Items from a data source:
# # # #

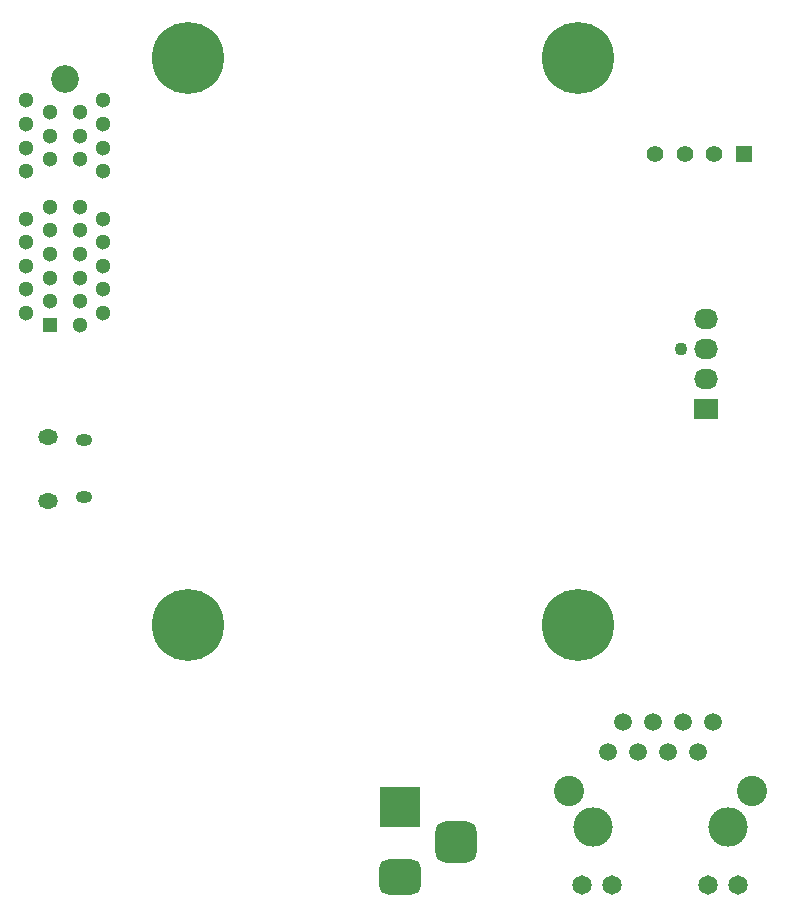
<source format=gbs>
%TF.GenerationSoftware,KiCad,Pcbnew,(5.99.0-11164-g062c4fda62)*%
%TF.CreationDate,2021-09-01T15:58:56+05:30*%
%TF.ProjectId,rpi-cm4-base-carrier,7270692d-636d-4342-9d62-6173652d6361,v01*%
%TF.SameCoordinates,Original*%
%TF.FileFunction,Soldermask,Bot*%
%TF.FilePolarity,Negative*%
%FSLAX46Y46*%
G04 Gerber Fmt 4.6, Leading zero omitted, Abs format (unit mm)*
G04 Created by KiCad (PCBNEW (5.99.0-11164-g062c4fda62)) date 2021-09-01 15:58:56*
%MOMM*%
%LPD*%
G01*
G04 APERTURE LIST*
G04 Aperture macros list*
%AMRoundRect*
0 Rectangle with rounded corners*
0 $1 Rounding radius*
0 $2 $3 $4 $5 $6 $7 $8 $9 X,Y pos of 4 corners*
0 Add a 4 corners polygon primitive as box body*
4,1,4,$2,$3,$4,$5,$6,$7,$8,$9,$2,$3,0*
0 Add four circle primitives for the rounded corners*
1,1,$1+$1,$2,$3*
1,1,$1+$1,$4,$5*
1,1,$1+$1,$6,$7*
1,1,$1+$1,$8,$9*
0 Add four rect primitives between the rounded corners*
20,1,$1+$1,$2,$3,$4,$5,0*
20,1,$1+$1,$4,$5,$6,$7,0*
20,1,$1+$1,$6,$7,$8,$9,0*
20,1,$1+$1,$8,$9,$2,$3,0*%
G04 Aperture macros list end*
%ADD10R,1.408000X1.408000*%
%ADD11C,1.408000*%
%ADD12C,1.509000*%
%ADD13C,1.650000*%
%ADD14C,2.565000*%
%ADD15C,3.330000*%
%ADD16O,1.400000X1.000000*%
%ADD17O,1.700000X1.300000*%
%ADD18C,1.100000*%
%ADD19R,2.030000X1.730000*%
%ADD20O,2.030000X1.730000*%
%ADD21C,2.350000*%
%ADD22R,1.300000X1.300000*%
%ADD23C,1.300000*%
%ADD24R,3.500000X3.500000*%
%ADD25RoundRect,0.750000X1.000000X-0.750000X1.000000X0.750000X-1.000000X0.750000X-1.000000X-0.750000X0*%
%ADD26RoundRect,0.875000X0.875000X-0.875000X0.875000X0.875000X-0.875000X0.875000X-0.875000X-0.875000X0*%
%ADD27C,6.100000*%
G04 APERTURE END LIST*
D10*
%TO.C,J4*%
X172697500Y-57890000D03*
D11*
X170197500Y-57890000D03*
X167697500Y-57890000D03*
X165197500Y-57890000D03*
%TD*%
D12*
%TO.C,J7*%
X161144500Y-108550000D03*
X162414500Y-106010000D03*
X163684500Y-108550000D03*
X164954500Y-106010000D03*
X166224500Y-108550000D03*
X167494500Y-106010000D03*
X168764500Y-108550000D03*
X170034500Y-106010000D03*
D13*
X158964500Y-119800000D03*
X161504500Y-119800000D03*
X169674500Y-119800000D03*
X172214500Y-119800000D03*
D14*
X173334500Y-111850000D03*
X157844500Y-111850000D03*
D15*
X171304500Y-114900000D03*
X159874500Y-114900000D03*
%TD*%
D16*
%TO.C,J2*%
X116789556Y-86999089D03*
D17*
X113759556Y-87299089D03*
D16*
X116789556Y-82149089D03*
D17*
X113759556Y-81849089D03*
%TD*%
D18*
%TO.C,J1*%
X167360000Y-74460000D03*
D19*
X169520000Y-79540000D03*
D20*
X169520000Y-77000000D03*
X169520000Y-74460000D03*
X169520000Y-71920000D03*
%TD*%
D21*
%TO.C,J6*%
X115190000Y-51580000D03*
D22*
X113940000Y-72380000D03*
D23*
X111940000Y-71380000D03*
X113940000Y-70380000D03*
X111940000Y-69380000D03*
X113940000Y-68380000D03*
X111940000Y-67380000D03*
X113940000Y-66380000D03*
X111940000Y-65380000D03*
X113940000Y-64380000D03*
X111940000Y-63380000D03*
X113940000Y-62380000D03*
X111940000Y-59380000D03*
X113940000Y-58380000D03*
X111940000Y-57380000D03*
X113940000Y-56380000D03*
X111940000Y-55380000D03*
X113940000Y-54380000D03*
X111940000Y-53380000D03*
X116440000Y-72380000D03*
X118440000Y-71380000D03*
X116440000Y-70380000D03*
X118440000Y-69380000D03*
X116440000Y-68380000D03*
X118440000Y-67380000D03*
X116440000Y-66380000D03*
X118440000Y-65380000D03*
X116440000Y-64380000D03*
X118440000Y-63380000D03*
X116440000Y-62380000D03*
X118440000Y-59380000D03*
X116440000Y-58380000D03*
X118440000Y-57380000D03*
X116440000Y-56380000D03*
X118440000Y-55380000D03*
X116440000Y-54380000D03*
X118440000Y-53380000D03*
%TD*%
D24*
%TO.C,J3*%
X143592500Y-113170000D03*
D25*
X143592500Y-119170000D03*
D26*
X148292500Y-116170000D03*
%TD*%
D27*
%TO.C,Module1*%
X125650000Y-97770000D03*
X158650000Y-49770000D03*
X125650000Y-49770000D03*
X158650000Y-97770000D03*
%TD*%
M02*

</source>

# # # #

* _WRITTEN TASK_:
Filter the records for lines holding the string "format". Copy each one.

* _RESULT FOR THIS TASK_:
<source format=gbs>
G04 Gerber Fmt 4.6, Leading zero omitted, Abs format (unit mm)*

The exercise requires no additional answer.